**Aim of the task**. Use the entries below and reproduce exactly the lines from the one containing "vfov_deg: 7.2" down to the one containing "focal_mm: 50", both of them included.

**Source data**.
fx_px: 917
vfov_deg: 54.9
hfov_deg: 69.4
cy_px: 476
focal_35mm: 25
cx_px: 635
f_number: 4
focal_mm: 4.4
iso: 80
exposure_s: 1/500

--

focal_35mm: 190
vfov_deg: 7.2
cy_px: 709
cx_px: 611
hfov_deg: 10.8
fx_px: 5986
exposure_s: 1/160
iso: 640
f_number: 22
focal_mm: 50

...

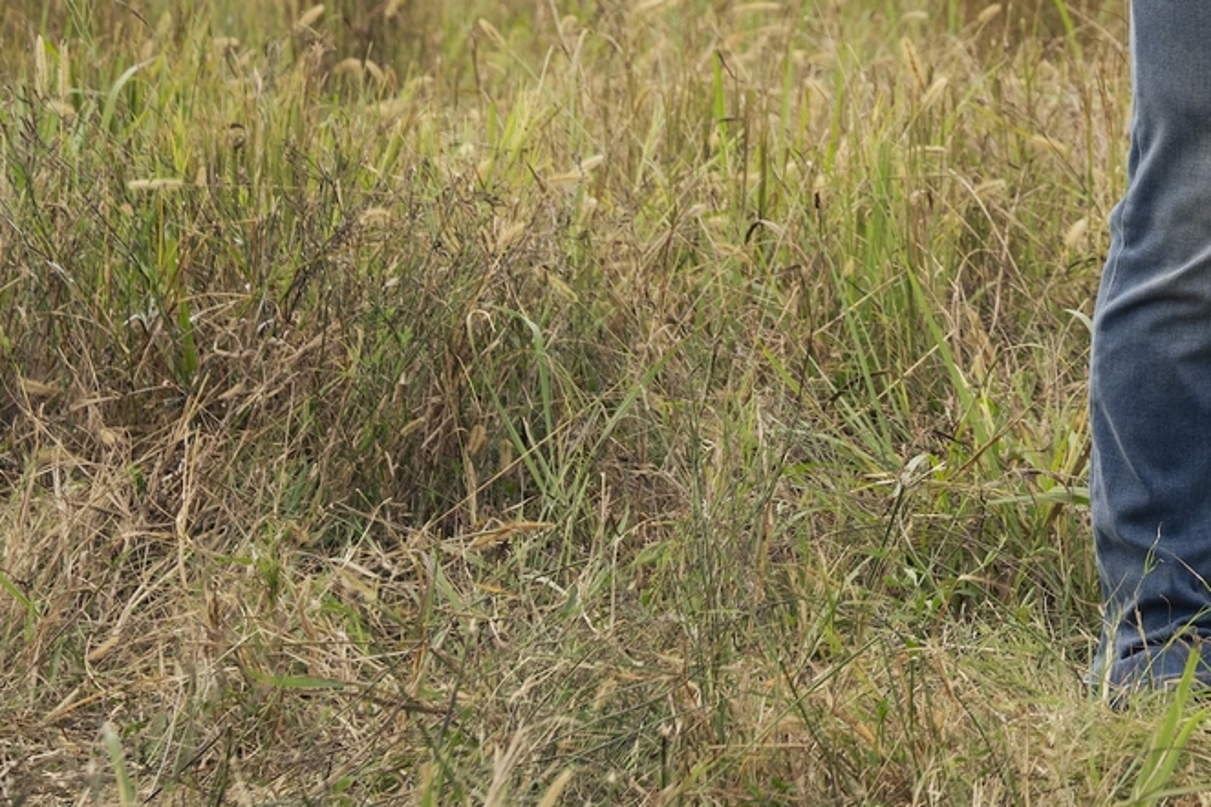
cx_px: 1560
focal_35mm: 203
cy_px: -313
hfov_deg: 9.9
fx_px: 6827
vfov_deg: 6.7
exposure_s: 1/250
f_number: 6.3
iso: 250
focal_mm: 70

**Answer for the task**.
vfov_deg: 7.2
cy_px: 709
cx_px: 611
hfov_deg: 10.8
fx_px: 5986
exposure_s: 1/160
iso: 640
f_number: 22
focal_mm: 50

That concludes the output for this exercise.